Rotto l’involucro protettivo del nulla, appare la visione, o meglio la sua ipotesi iniziale, lo stadio primo dal quale conseguirà poi il tutto, ancora amplificabile, nell’incontrato con l’esperienza di chi vede.
Paolo Radi si pone quindi oltre la pittura – intesa come gestualità creativa – e la scultura – pensata come ipotesi spaziale – per farsi presenza cognitiva. Sculture o quadri, non importa, le sue opere pongono in evidenza l’incanto che ad esse si accompagna davanti a risultati tanto complessi nella loro strutturazione conoscitiva, quanto semplici nell’approccio formale. Paolo Radi, al pari dei grandi intellettuali e dei fini pensatori, riesce a stabilire un livello primario di comunicazione: utilizzando una virtuosa espressione artistica, che non involve mai nella tautologia ermetica o nell’asserzione criptica conservando e preservando il dato fermo del suo stile. È uno stile che traduce nell’immagine dell’opera la sua intima riflessione, che si caratterizza sì per un’individualità non mai trascurabile, eppure visivamente e sensibilmente semplice nella sua complessità da rendersi luogo aperto per la condivisione di un pensiero allargato e partecipe. Il suo lavoro accoglie e fa sua, rispettandola, la sensibilità di chi osserva in tutti quei livelli di com-prensione che sono singolarmente intuibili da ciascun riguardante.

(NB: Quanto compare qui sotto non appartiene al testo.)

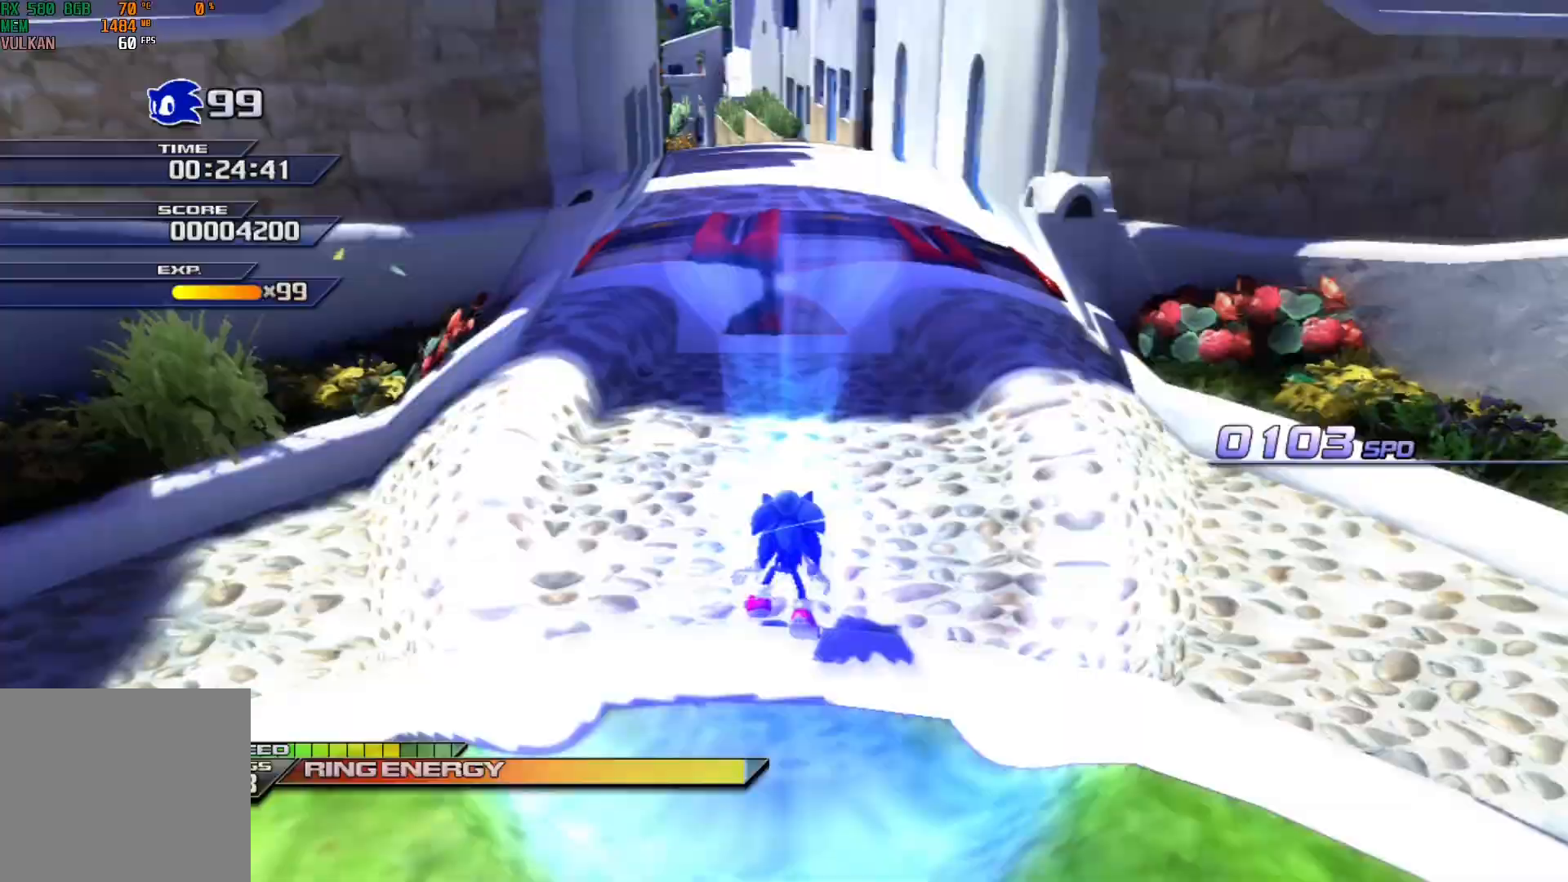
{"buttons": ["X"], "left_stick": "center", "events": [[150, "left_stick", "up-left"], [367, "left_stick", "center"]]}
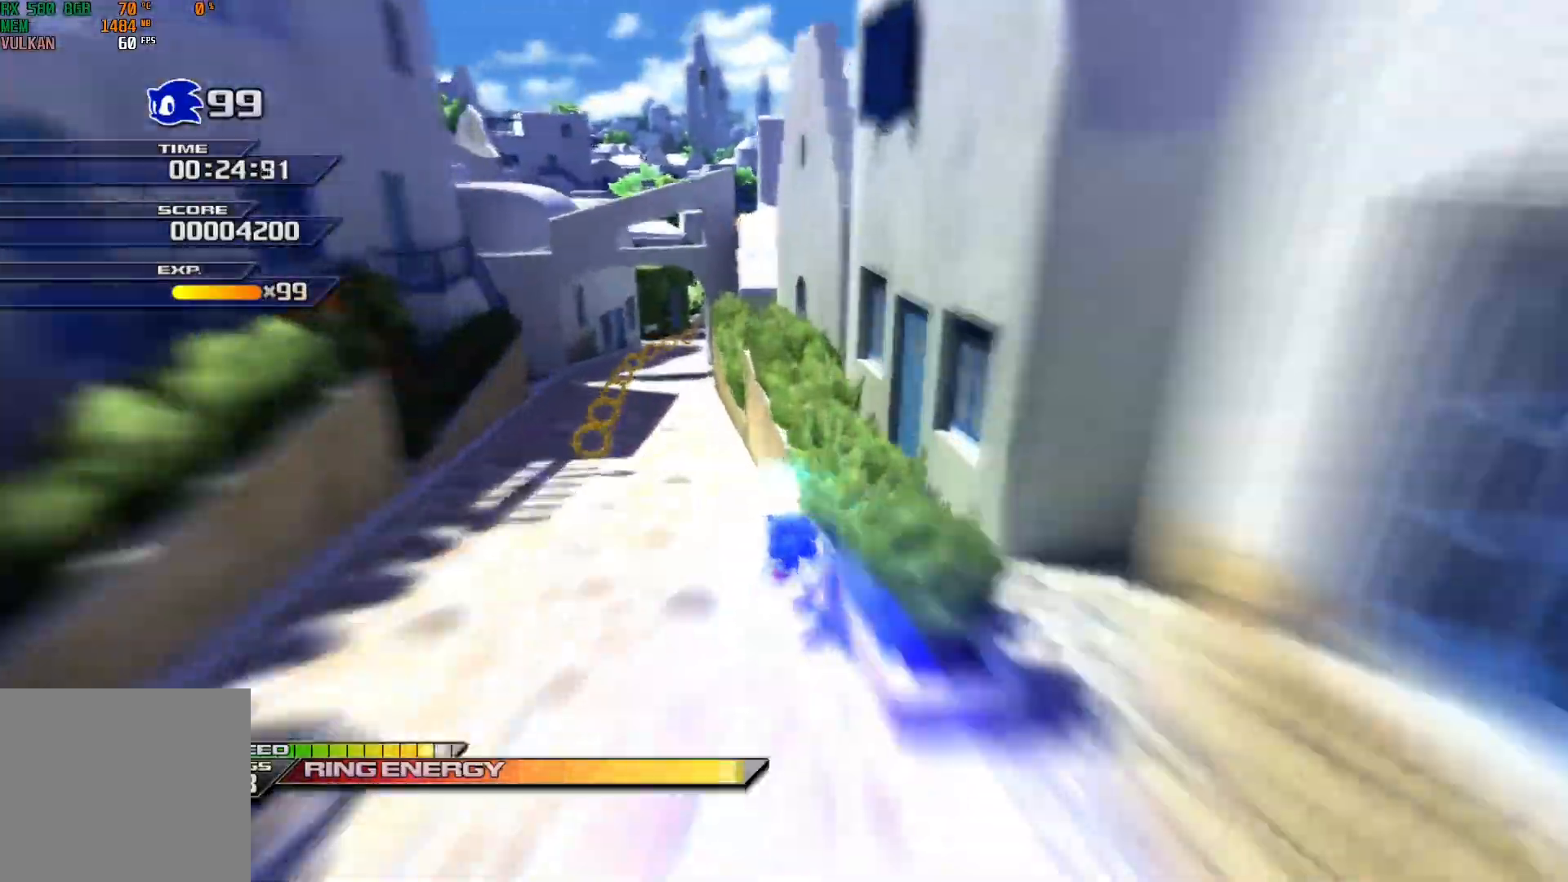
{"buttons": ["X"], "left_stick": "up-right", "events": [[350, "left_stick", "up-right"]]}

Paolo Radi ha fatto della concentrazione una virtù e una necessità irrinunciabili, modello di una contemporaneità artistica che ancora crede nel significato profondo – che ne è di fatto l’anima – del fare arte. Oggi quando tutto sembra essere contaminato e vituperato da un sistema che fomenta il desiderio di un successo tanto magnificente, quanto transitorio e aleatorio.
Cogliamo il suo spunto e suggerimento che, attraverso le sue opere, permettono di imprimere una svolta che ci fa tornare a ripensare ai canoni e all’essenza del Bello, vero trionfo per l‘Arte, da scriversi sempre, in questi casi, con la maiuscola. Prendiamoci una lunga pausa per ammirarle, respirarle, per fissare il loro fulgore annunciante e non ne saremo mai traditi. Perché l’Arte, quella vera, è davvero senza tempo.
Una pausa che avrà allora il sapore della conquista e la ragione della vittoria.